The four equations derived last week provide us with a way of computing the gradient of the cost function. Let us write this out in the form of an algorithm.

First, we set up the input data \( \boldsymbol{x} \) and the activations \( \boldsymbol{z}_1 \) of the input layer and compute the activation function and the pertinent outputs \( \boldsymbol{a}^1 \).

Secondly, we perform then the feed forward till we reach the output layer and compute all \( \boldsymbol{z}_l \) of the input layer and compute the activation function and the pertinent outputs \( \boldsymbol{a}^l \) for \( l=2,3,\dots,L \).

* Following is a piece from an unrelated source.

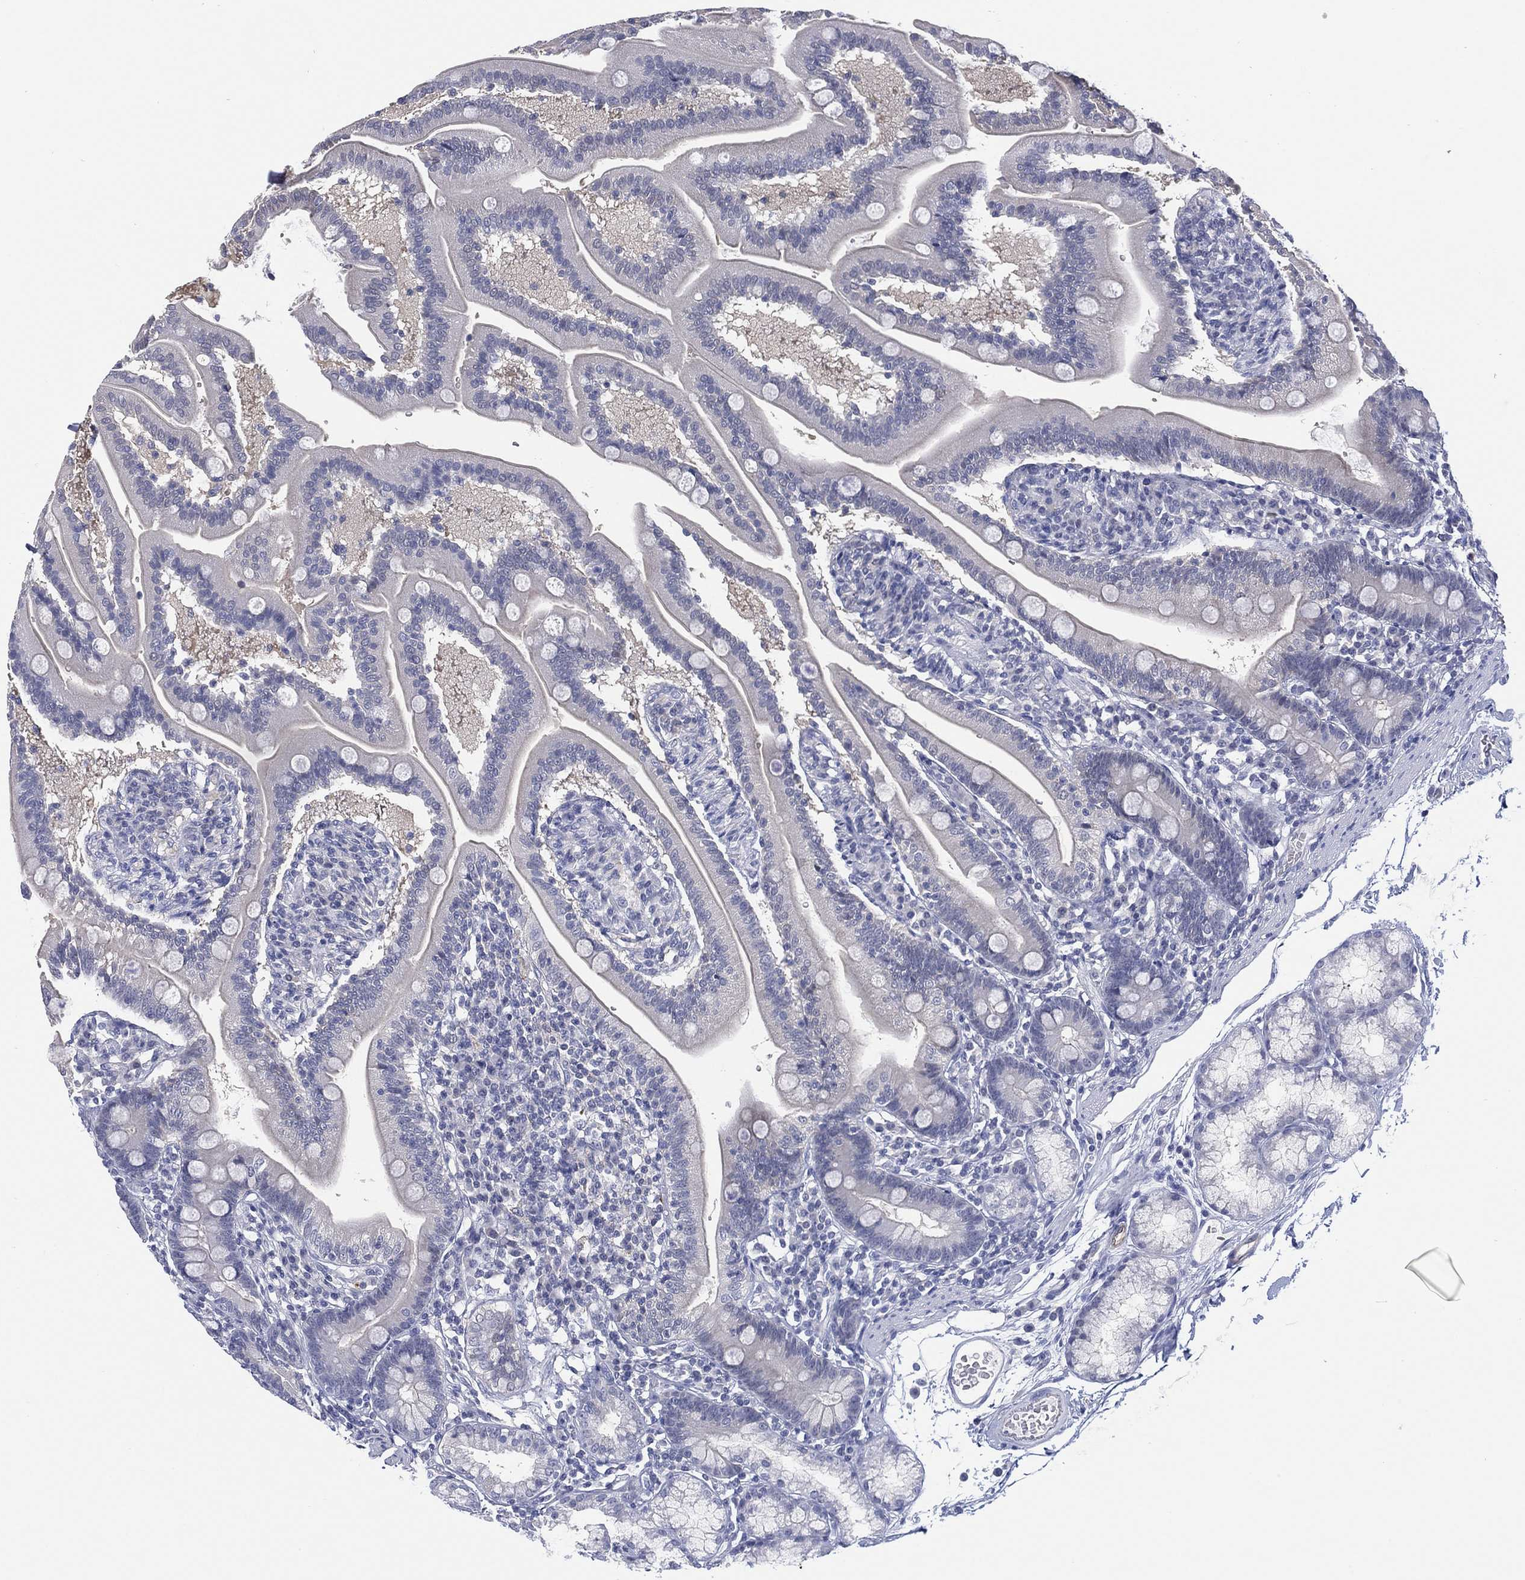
{"staining": {"intensity": "negative", "quantity": "none", "location": "none"}, "tissue": "duodenum", "cell_type": "Glandular cells", "image_type": "normal", "snomed": [{"axis": "morphology", "description": "Normal tissue, NOS"}, {"axis": "topography", "description": "Duodenum"}], "caption": "This is a histopathology image of IHC staining of benign duodenum, which shows no positivity in glandular cells.", "gene": "C5orf46", "patient": {"sex": "female", "age": 67}}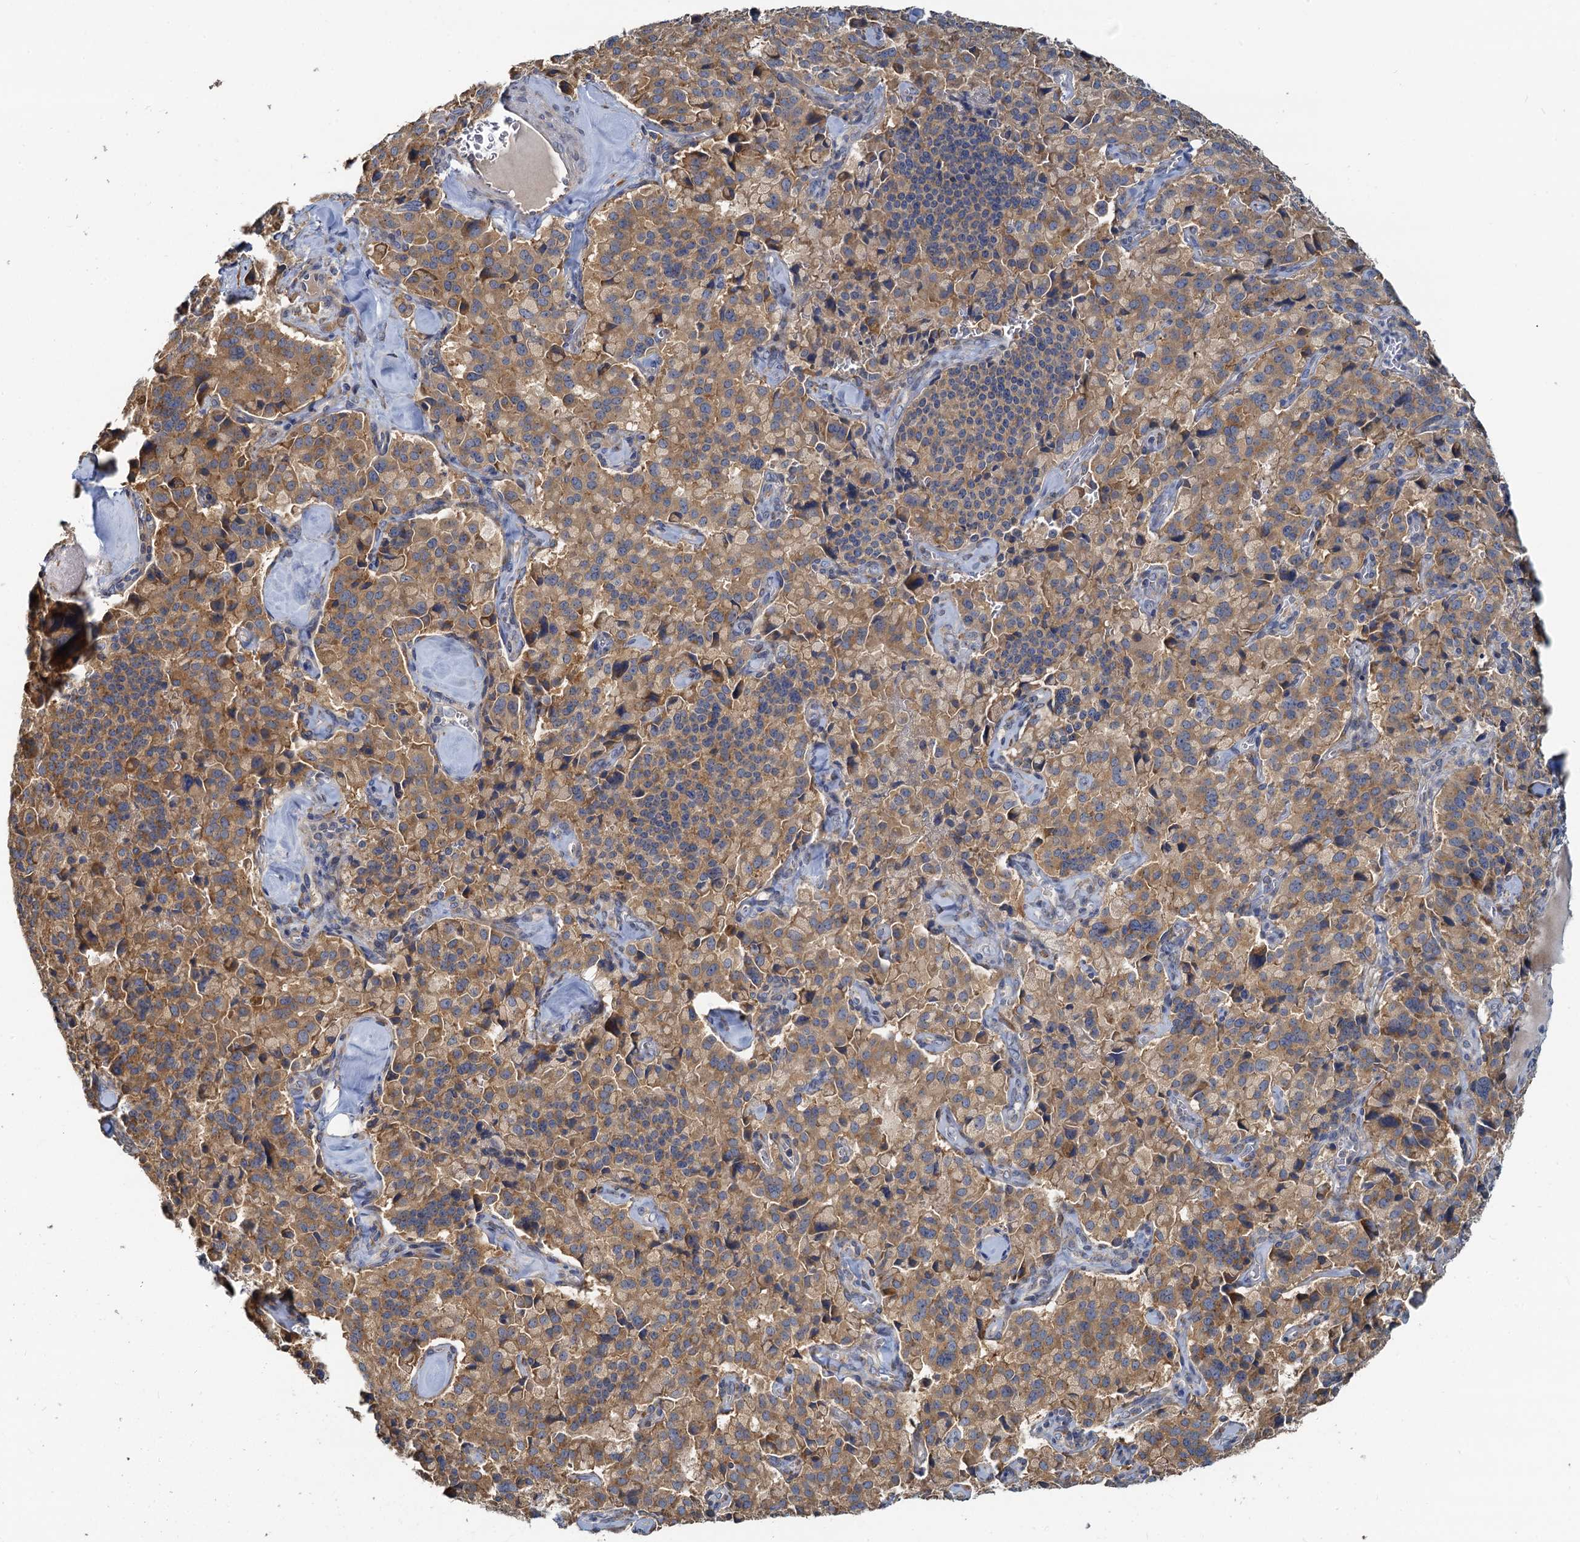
{"staining": {"intensity": "moderate", "quantity": ">75%", "location": "cytoplasmic/membranous"}, "tissue": "pancreatic cancer", "cell_type": "Tumor cells", "image_type": "cancer", "snomed": [{"axis": "morphology", "description": "Adenocarcinoma, NOS"}, {"axis": "topography", "description": "Pancreas"}], "caption": "The photomicrograph shows immunohistochemical staining of adenocarcinoma (pancreatic). There is moderate cytoplasmic/membranous expression is seen in approximately >75% of tumor cells.", "gene": "NKAPD1", "patient": {"sex": "male", "age": 65}}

Thereafter we compute the ouput error \( \boldsymbol{\delta}^L \) by computing all

$$ \delta_j^L = f'(z_j^L)\frac{\partial {\cal C}}{\partial (a_j^L)}. $$

Then we compute the back propagate error for each \( l=L-1,L-2,\dots,2 \) as

$$ \delta_j^l = \sum_k \delta_k^{l+1}w_{kj}^{l+1}f'(z_j^l). $$

Finally, we update the weights and the biases using gradient descent for each \( l=L-1,L-2,\dots,2 \) and update the weights and biases according to the rules

$$ w_{jk}^l\leftarrow = w_{jk}^l- \eta \delta_j^la_k^{l-1}, $$ $$ b_j^l \leftarrow b_j^l-\eta \frac{\partial {\cal C}}{\partial b_j^l}=b_j^l-\eta \delta_j^l, $$

The parameter \( \eta \) is the learning parameter discussed in connection with the gradient descent methods. Here it is convenient to use stochastic gradient descent (see the examples below) with mini-batches with an outer loop that steps through multiple epochs of training.